Douglas A. McIntyre is the co-founder, chief executive officer and editor in chief of 24/7 Wall St. and 24/7 Tempo. He has held these jobs since 2006.

McIntyre has written thousands of articles for 24/7 Wall St. He is an expert on corporate finance, the automotive industry, media companies and international finance. He has edited articles on national demographics, sports, personal income and travel.

His work has been quoted or mentioned in The New York Times, The Wall Street Journal, Los Angeles Times, The Washington Post, NBC News, Time, The New Yorker, HuffPost USA Today, Business Insider, Yahoo, AOL, MarketWatch, The Atlantic, Bloomberg, New York Post, Chicago Tribune, Forbes, The Guardian and many other major publications. McIntyre has been a guest on CNBC, the BBC and television and radio stations across the country.

A magna cum laude graduate of Harvard College, McIntyre also was president of The Harvard Advocate. Founded in 1866, the Advocate is the oldest college publication in the United States.
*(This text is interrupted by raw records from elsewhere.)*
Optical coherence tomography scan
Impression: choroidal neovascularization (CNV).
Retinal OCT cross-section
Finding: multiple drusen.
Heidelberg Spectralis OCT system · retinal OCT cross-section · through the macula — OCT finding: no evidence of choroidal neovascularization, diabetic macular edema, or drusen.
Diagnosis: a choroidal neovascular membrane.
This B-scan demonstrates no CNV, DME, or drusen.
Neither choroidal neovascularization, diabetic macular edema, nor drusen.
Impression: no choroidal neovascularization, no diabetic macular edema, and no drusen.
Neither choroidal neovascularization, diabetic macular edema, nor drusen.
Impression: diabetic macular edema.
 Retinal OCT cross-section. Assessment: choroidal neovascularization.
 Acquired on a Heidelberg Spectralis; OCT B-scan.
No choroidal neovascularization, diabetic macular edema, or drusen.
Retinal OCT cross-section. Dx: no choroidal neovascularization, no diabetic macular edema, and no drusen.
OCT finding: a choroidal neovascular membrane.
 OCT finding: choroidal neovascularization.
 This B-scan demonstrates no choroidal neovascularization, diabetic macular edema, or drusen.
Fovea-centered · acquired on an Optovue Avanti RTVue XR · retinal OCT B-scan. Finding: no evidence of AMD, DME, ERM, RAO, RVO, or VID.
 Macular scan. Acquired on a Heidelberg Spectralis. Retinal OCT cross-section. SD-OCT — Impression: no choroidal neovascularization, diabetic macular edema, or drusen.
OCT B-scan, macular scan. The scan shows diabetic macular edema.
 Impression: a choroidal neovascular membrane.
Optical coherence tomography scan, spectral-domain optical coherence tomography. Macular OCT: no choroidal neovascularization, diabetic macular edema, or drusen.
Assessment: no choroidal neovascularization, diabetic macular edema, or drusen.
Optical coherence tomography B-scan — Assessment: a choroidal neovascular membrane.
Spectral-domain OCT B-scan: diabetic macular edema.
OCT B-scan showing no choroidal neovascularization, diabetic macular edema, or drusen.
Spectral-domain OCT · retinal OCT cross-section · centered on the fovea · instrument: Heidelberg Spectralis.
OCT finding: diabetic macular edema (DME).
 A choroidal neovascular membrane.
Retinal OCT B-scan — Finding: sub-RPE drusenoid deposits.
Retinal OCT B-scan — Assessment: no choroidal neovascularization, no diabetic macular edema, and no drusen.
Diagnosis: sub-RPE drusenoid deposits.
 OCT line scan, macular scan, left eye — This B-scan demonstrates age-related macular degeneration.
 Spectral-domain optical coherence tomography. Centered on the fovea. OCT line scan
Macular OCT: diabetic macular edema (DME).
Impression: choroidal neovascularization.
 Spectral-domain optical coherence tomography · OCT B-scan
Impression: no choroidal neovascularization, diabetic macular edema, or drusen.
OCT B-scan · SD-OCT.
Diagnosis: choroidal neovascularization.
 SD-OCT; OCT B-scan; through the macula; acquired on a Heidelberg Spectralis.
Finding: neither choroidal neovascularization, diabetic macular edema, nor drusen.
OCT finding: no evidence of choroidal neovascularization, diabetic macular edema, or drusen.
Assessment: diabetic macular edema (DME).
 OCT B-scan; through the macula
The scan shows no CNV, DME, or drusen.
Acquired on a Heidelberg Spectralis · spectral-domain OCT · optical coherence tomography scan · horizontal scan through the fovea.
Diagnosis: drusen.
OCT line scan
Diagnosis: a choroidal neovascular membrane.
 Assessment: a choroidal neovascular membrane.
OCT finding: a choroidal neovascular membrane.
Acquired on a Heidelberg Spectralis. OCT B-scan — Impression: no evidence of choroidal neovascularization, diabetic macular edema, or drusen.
TheStreet.com, Comps.com and Edgar Online are some of the public companies for which McIntyre served on the board of directors. He was a Vicinity Corporation board member when the company was sold to Microsoft in 2002. He served on the audit committees of some of these companies.

McIntyre has been the CEO of FutureSource, a provider of trading terminals and news to commodities and futures traders. He was president of Switchboard, the online phone directory company. He served as chairman and CEO of On2 Technologies, the video compression company that provided video compression software for Adobe’s Flash. Google bought On2 in 2009.